Alexa site rank API

Question

Today I was working on Alexa API to get sites popularity rank using this code:

import urllib.request, sys, re

site = 'https://stackoverflow.com/questions/'
xml = urllib.request.urlopen('http://data.alexa.com/data?cli=10&dat=s&url=%s'%site).read()
try: rank = int(re.search(r'<POPULARITY[^>]*TEXT="(\d+)"', xml).groups()[0])
except: rank = -1
print('Your rank for %s is %d!\n' % (site, rank))

It was working perfectly, but suddenly it stopped!, I checked the API link manually:

http://data.alexa.com/data?cli=10&dat=s&url=https://stackoverflow.com/questions/

and it just returns a word "Okay" rather than a XML string .. What is the problem ?!

Answer 1

Alexa rank has moved to new place and now is offered through paid API - https://awis.alexa.com/developer-guide. Said that, it is not expensive -https://aws.amazon.com/marketplace/pp/B07Q71HJ3H

Answer 2

This might be what you are looking for

from bs4 import BeautifulSoup
import urllib.request
url='wikipedia.com'
rank_str =BeautifulSoup(urllib.request.urlopen("https://www.alexa.com/minisiteinfo/" +url),'html.parser').table.a.get_text()
rank_int=int(rank_str.replace(',',''))
print(rank_int)

Answer 3

That okey means that the IP you are running the script from has been blacklisted by alexa.

If you run it from a different IP it will work. Having said that I have no idea what rate / limit will cause IPs to be blacklisted

Answer 4

That link seems to work fine for me when I tried it in Chrome and in Postman.

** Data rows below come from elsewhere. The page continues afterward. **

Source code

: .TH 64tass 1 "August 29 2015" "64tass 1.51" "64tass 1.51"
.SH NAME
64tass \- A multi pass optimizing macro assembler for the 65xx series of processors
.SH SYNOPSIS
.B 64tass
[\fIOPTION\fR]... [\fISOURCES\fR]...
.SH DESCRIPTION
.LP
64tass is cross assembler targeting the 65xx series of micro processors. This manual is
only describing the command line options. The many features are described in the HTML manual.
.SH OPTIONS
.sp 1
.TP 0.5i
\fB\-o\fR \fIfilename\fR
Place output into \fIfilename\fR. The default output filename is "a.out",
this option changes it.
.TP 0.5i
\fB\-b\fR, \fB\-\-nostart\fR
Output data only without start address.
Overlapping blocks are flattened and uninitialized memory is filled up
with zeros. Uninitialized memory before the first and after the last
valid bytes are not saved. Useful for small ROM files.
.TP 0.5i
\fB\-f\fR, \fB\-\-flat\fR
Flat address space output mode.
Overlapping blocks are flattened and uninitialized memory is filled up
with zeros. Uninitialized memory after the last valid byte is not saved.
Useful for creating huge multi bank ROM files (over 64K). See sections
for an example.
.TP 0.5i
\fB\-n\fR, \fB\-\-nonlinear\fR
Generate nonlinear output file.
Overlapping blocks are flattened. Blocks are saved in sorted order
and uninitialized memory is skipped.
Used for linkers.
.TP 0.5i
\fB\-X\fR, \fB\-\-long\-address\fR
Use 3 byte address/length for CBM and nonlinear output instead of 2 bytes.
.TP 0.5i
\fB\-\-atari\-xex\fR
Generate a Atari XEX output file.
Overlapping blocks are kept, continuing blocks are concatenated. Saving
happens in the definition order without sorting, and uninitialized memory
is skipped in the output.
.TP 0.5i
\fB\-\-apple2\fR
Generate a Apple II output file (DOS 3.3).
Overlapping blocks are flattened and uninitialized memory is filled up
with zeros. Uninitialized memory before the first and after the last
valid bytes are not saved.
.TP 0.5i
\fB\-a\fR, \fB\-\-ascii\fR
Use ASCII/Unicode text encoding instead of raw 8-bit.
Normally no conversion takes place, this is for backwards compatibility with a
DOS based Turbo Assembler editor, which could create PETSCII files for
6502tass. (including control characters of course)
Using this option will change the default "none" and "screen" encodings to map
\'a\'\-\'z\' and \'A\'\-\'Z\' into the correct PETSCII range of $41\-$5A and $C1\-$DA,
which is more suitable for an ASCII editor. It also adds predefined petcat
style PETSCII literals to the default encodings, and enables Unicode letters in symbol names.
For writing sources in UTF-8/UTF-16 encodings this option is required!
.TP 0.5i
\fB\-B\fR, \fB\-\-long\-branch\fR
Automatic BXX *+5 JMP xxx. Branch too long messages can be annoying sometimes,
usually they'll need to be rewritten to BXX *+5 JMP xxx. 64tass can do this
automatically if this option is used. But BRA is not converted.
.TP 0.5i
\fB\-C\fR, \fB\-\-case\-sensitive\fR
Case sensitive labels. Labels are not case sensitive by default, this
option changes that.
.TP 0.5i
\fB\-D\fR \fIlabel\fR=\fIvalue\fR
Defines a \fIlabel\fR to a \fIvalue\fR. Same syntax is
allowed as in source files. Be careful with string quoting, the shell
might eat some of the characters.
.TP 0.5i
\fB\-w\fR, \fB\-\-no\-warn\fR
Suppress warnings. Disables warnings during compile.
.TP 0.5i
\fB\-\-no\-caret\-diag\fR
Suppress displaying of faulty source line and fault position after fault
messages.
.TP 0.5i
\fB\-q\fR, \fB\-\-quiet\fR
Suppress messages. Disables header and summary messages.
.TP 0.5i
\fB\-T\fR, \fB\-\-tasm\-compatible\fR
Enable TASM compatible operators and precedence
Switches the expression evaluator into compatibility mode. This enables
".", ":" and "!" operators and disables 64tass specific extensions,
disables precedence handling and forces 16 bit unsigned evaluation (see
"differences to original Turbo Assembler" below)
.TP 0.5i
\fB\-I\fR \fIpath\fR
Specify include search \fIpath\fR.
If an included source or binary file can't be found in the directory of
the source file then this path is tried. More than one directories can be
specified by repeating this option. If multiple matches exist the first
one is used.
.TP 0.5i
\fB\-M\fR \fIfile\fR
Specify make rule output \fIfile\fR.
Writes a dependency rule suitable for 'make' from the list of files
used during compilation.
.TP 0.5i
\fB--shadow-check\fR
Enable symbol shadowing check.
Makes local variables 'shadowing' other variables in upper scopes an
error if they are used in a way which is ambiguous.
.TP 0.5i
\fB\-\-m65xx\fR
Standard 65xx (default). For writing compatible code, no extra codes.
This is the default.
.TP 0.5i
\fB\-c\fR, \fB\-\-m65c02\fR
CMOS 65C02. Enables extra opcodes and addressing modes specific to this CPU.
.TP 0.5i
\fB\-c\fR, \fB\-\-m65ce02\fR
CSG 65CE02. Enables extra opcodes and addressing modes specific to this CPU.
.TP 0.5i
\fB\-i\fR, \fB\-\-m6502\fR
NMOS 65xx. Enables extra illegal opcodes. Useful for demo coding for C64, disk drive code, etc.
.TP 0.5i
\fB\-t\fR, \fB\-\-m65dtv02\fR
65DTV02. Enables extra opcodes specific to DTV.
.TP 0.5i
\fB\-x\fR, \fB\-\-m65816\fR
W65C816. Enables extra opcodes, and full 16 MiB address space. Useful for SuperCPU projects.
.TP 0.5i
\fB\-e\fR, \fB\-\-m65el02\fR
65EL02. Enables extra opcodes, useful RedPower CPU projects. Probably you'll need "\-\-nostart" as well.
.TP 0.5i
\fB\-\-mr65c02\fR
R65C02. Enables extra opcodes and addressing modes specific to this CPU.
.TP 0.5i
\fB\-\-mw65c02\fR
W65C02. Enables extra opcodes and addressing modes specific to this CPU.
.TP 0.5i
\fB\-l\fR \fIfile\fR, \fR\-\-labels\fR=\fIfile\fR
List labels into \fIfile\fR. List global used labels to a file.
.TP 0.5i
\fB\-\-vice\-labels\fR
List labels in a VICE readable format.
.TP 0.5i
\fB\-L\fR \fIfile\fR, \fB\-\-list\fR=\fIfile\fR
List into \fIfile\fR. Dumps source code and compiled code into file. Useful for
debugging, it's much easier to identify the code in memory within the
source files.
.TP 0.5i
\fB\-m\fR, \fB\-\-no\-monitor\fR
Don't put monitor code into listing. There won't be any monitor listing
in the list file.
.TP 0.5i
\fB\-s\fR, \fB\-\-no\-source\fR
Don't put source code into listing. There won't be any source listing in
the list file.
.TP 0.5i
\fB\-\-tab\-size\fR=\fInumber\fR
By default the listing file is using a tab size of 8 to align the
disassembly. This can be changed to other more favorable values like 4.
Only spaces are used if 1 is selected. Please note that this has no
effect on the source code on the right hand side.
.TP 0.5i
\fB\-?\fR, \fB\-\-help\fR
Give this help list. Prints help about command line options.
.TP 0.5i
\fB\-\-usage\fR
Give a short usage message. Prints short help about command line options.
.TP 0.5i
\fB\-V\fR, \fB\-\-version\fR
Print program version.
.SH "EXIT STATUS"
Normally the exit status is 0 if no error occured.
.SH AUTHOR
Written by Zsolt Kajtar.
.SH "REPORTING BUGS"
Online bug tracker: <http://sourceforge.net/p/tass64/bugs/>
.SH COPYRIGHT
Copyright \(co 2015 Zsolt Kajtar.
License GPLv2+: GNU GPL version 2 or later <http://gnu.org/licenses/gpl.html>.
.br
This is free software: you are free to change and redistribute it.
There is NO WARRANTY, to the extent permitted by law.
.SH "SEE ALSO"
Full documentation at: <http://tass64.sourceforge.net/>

Are you saying that the regex is returning "Okay"?

Also the response from that link is not in JSON, it is XML. Instead of using a regex to parse XML I would suggest that you use the XML module

Edit: I just tried you code and it worked, although I needed to convert the response to string (it came in as a byte-like object) before passing it into the regex.